Note: This story has been updated with a response from the Florida Department of Economic Opportunity.
In the days and weeks following Hurricane Irma, Gov. Rick Scott touted his administration's preparation and response to one of the worst storms to hit Florida in a decade. But one area that appears to have fallen through the cracks, a new study says, is connecting Floridians to assistance through a federal program that helps independent workers, employees and small businesses after natural disasters.
According to the National Employment Law Project Action Fund, just 7,149 workers were able to apply for Disaster Unemployment Assistance in Florida — the lowest in the state since 2004 when 8,309 workers applied following Hurricane Ivan. Disaster Unemployment Assistance data is collected by the U.S. Department of Labor.
"The numbers really speak for themselves," Paul Sonn, director of the NELP Action Fund, said. "(They) show an inability of government to deliver — at a crucial time — the assistance that the voters and workers in the state needed."
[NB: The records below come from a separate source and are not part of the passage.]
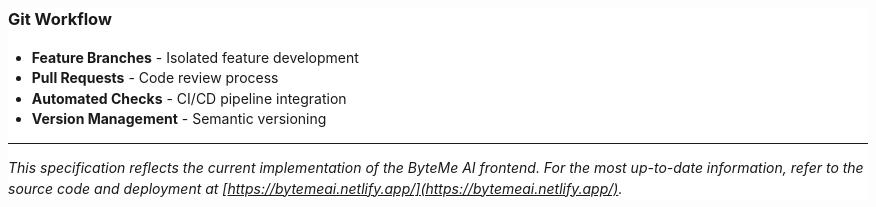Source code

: ### Git Workflow

- **Feature Branches** - Isolated feature development
- **Pull Requests** - Code review process
- **Automated Checks** - CI/CD pipeline integration
- **Version Management** - Semantic versioning

---

_This specification reflects the current implementation of the ByteMe AI frontend. For the most up-to-date information, refer to the source code and deployment at [https://bytemeai.netlify.app/](https://bytemeai.netlify.app/)._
Disaster Unemployment Assistance helps workers who become unemployed because of a natural disaster immediately after the disaster. Eligible applicants receive money that can help pay for things like rent and bills. It does not have the week-long waiting period that accompanies traditional unemployment assistance. The program is often most beneficial to small business owners, independent contractors and those with low income.
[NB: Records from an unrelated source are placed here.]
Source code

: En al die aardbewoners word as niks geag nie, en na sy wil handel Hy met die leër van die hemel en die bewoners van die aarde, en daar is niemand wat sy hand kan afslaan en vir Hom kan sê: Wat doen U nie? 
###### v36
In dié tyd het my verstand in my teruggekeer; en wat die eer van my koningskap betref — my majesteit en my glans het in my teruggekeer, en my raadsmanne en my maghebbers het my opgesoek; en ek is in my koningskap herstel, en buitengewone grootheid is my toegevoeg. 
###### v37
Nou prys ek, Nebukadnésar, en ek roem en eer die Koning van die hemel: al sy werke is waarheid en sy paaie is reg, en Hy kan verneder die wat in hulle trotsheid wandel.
The only other major storm with a smaller number of Florida applicants was Hurricane Jeanne in 2004 with 5,087 applicants. NELP considers Jeanne a "statistical anomaly" because it was the fourth storm of the season in 2004, and many Floridians already applied for such assistance during the prior three.
Of those who were able to apply for benefits in Florida after Hurricane Irma, according to Department of Labor figures, just a third of those determined to be eligible actually received the benefits — 2,434.
By comparison, 26,326 workers in Texas applied for benefits after Hurricane Harvey in 2017. Of the 19,650 who were determined eligible, 8,492 received benefits.
The Florida Department of Economic Opportunity, which oversees jobless claims, recorded a drastically different number of applications — 42,000.
"DEO went above and beyond to ensure that families impacted by Hurricane Irma were treated fairly and got the assistance that they deserved," Tiffany Vause, spokesperson for DEO, said.
It's possible the discrepancy in the numbers exists, NELP said, because other unemployment assistance applications following the hurricane are being combined into the figure. The DEO is looking into the issue.
NELP and other advocates attribute the smaller number of applications to the state's poor advertising of the program and technical issues with the application process following Hurricane Irma.
Jennifer Hill, a lawyer in Miami, worked with several community clinics to help workers apply for disaster assistance after the storm.
Issues plagued the process during her time at the clinics, Hill said. The application portal initially was not listed on state websites, glitches kicked applicants out of the system and help lines either did not pick up or had wait times of at least 45 minutes.
"Every aspect of the application process was unclear inefficient and seemingly unplanned," she said.
But the DEO said it took several steps to help those affected after the storm, including extending the deadline to apply for disaster assistance, longer call center hours including weekends, wiping out work requirements for September, establishing a specific contact line for disaster assistance, putting up a how-to video on its website for disaster assistance and having a representative fill out applications for claimants on the phone.
According to the U.S. Department of Labor Data, payouts in Florida from the program were also among the lowest in more than a decade. The average weekly benefit amounted to $138.62 following Hurricane Irma. That's just above payouts following Hurricane Charley in 2004, and slightly higher than payouts following Hurricane Frances in the same year — $136.65.